Older AMC series such as the short-lived conspiracy thriller Rubicon (2010) could also get some airtime.

Humans already airs on Channel 4 in the UK and so won't appear on the new AMC channel
Humans already airs on Channel 4 in the UK and so won’t appear on the new AMC channel

The US network also has a couple of hybrid docudramas – this year’s eight-part miniseries The Making of the Mob: New York and the forthcoming The West, a Sundance production that profiles the likes of Jesse James, Billy the Kid and Crazy Horse.

From details released so far, post-watershed movies playing on the UK channel will not at first include blockbuster hits, with a relatively low-key opening night line-up that includes George Clooney’s debut directorial effort Confessions of a Dangerous Mind (2002) and the Jim Thompson Noir thriller The Killer Inside Me (2010).

AMC US also plays host to retro-appeal series such as The Rifleman and The Three Stooges, which unsurprisingly will not cross the pond.

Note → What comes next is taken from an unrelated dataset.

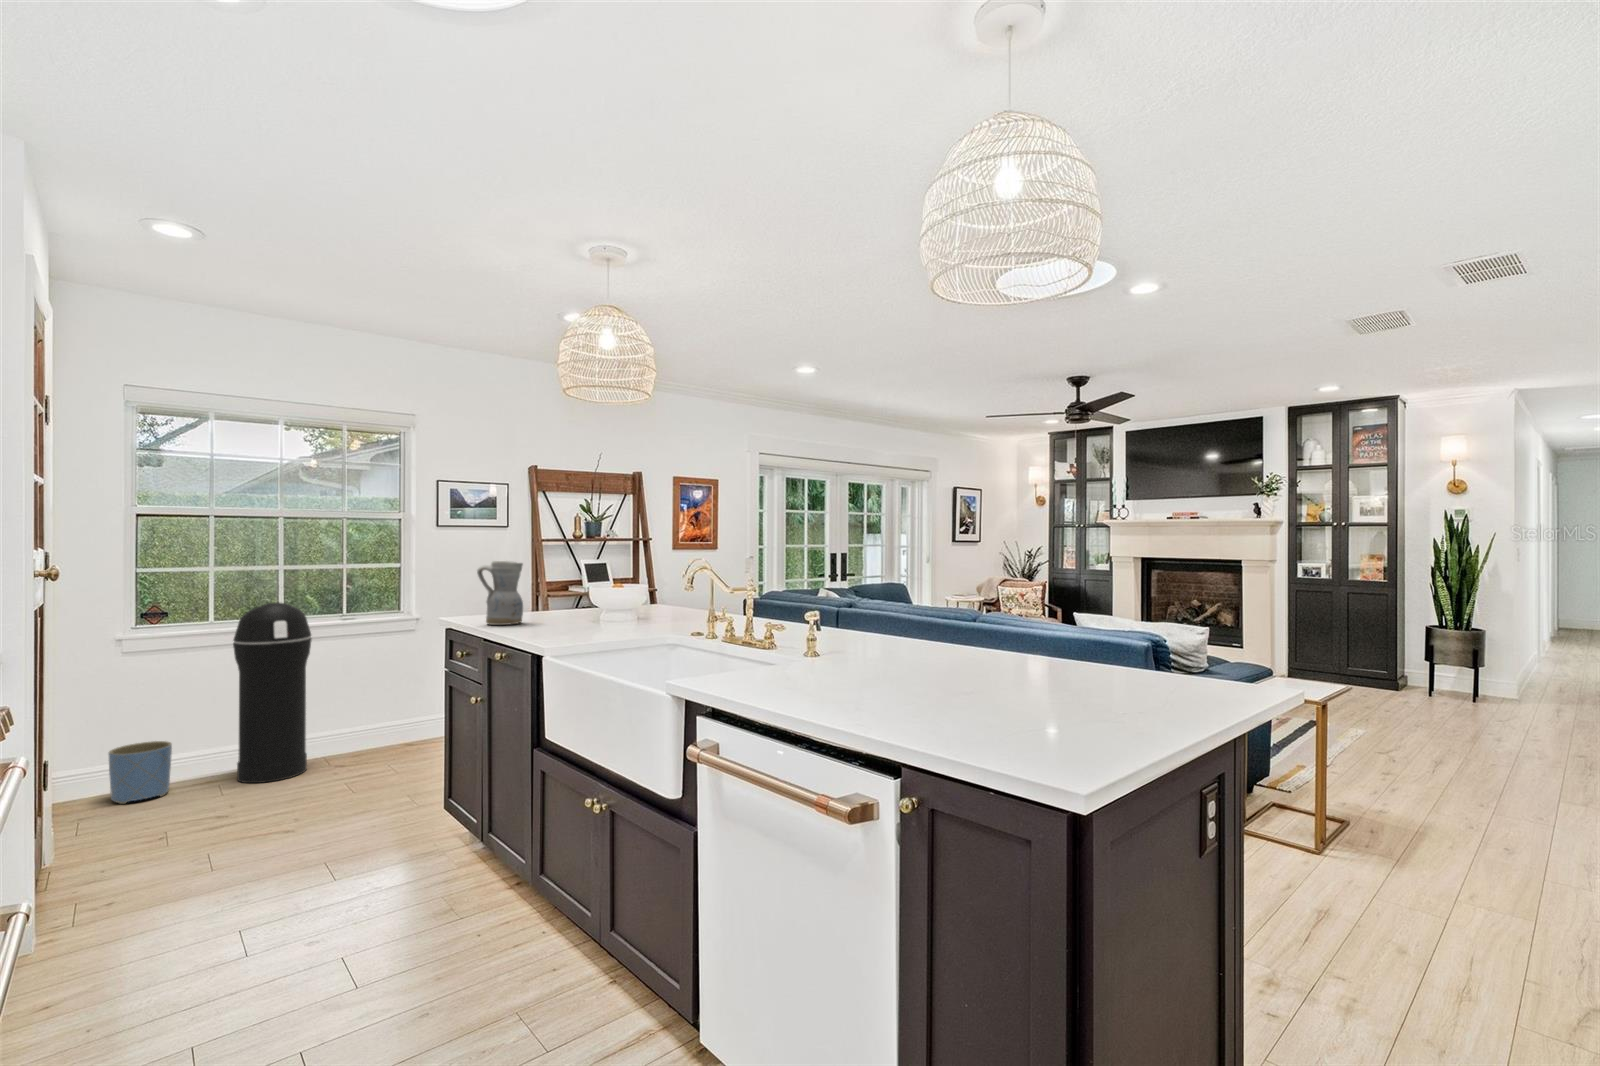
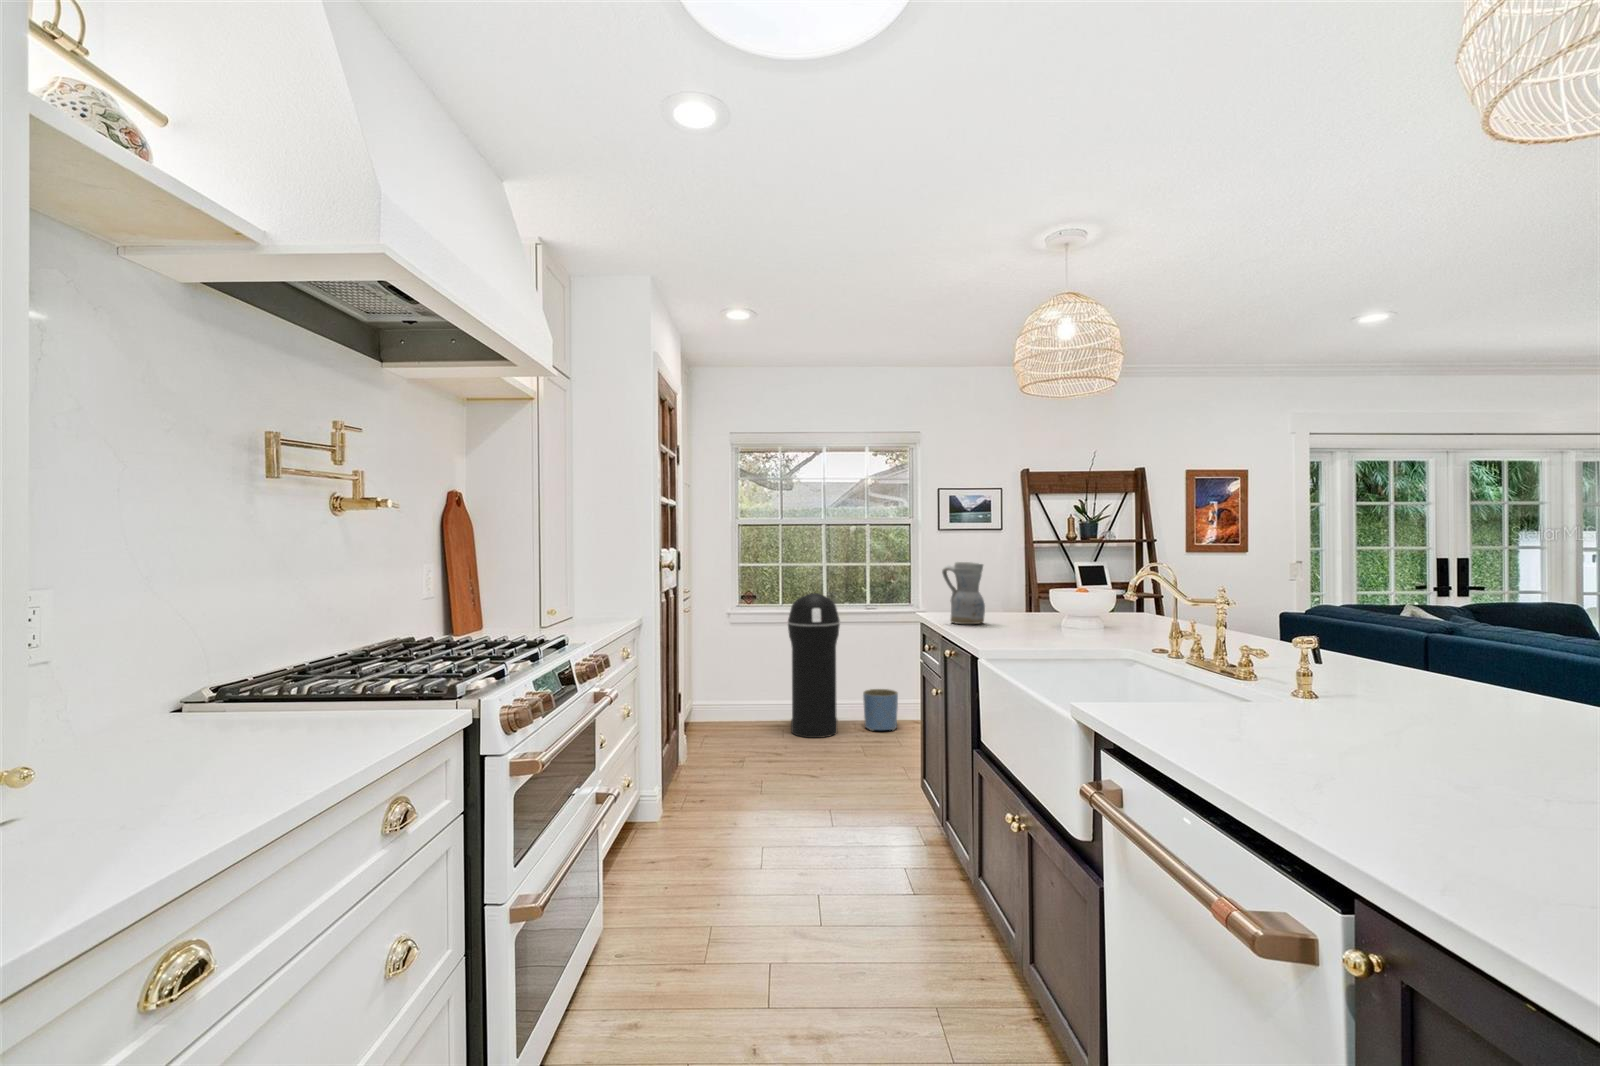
planter: present [109,741,172,804] -> present [863,689,898,731]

Upcoming John Le Carre adaptation The Night Manager (starring Hugh Laurie) as a coproduction with BBC (as Humans was with Channel 4) will also not be aired on AMC UK. AMC Global plans to continue these coproductions.

There exists the possibility of raiding the SundanceTV larder for shows such as The Red Road, a Banshee-style drama starring Jason Momoa (Game of Thrones, Conan the Barbarian), which ran to two six-part seasons, and the Cold War spy thriller Deutschland 83.

The Red Road, starring Game of Thrones' Jason Momoa
The Red Road, starring Game of Thrones’ Jason Momoa (pictured)

2016 will see Sundance transmit the eagerly awaited adaptation of Joe R Lansdale’s popular Hap & Leonard crime novels, with cast that includes the UK’s own James Purefoy (The Following, Rome), Michael K Williams (The Wire, Broadwalk Empire) and Christina Hendricks (Mad Men).

Also in development is Seth Rogen’s long-gestating comic book adaptation Preacher, set to air in the US next year.

Eager to use its existing libraries and distributor partnerships, AMC is unlikely to consider the Sky Atlantic route of international coproduced commissions in local territories, at least for the foreseeable future.

And, of course, the channel could always bolster its schedule with Nordic noir, which is pretty much a sure-fire way of attracting viewers. Scandi detective period series AD 1790 has yet to find a home – perhaps it will at last get an airing in the UK?